▸ **TASK REQUIREMENTS**:
Give a bare count of the lines with "pixels" in the material below.

▸ **DATA EXTRACTS**:
=======

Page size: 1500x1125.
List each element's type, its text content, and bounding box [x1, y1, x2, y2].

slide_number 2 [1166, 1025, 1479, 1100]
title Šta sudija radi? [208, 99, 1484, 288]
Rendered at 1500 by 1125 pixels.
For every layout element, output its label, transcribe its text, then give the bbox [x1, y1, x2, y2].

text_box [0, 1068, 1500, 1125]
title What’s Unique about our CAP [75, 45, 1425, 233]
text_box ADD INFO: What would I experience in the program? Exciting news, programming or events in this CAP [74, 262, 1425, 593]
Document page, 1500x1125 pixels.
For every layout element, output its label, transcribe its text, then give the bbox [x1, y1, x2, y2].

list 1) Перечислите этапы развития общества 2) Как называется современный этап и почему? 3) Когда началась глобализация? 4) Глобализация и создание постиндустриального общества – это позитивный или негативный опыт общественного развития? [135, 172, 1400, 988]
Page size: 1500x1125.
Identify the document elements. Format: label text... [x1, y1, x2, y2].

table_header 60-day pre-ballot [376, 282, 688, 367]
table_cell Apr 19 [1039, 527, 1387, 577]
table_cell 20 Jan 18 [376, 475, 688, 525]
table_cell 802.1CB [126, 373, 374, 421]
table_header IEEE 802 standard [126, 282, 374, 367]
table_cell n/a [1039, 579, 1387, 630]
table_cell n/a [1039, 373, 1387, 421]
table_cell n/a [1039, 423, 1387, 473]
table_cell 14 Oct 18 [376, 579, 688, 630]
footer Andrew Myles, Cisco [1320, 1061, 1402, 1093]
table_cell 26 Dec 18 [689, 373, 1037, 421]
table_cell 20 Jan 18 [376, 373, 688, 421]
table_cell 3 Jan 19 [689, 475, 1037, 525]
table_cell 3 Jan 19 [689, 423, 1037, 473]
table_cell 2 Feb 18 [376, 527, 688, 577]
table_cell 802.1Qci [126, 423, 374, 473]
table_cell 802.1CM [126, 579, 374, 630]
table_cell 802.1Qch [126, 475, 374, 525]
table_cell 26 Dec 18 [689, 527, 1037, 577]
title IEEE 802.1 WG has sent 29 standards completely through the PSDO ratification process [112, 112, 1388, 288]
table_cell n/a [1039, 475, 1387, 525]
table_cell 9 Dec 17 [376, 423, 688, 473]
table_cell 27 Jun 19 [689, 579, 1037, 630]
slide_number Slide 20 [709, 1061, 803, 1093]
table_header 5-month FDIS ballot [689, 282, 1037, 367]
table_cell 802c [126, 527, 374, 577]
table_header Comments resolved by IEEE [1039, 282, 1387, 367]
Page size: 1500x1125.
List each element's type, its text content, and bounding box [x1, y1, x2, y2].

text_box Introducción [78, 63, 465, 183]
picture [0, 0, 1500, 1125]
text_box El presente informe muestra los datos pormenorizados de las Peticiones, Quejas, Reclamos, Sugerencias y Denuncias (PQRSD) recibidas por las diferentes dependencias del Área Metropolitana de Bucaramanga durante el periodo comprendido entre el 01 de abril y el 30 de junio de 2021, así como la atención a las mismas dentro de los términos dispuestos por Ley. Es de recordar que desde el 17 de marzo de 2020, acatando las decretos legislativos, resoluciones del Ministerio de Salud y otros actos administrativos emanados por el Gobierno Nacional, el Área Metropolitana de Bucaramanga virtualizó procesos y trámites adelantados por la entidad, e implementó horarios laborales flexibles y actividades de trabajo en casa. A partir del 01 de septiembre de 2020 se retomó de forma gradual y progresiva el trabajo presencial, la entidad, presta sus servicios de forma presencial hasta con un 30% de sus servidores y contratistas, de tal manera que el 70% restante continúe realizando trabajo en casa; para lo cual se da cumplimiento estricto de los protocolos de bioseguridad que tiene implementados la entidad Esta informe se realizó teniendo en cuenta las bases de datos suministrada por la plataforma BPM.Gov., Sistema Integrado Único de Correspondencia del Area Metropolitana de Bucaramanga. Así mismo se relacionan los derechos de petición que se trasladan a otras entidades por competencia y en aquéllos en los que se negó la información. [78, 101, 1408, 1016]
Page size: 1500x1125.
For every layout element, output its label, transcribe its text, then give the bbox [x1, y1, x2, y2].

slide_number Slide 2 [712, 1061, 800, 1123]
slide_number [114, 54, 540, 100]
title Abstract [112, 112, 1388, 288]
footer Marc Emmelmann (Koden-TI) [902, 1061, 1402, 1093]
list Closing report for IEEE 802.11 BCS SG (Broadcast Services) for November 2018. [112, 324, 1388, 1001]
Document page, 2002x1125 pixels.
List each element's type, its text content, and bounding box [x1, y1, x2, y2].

=======

▸ **ANSWER SPACE**:
3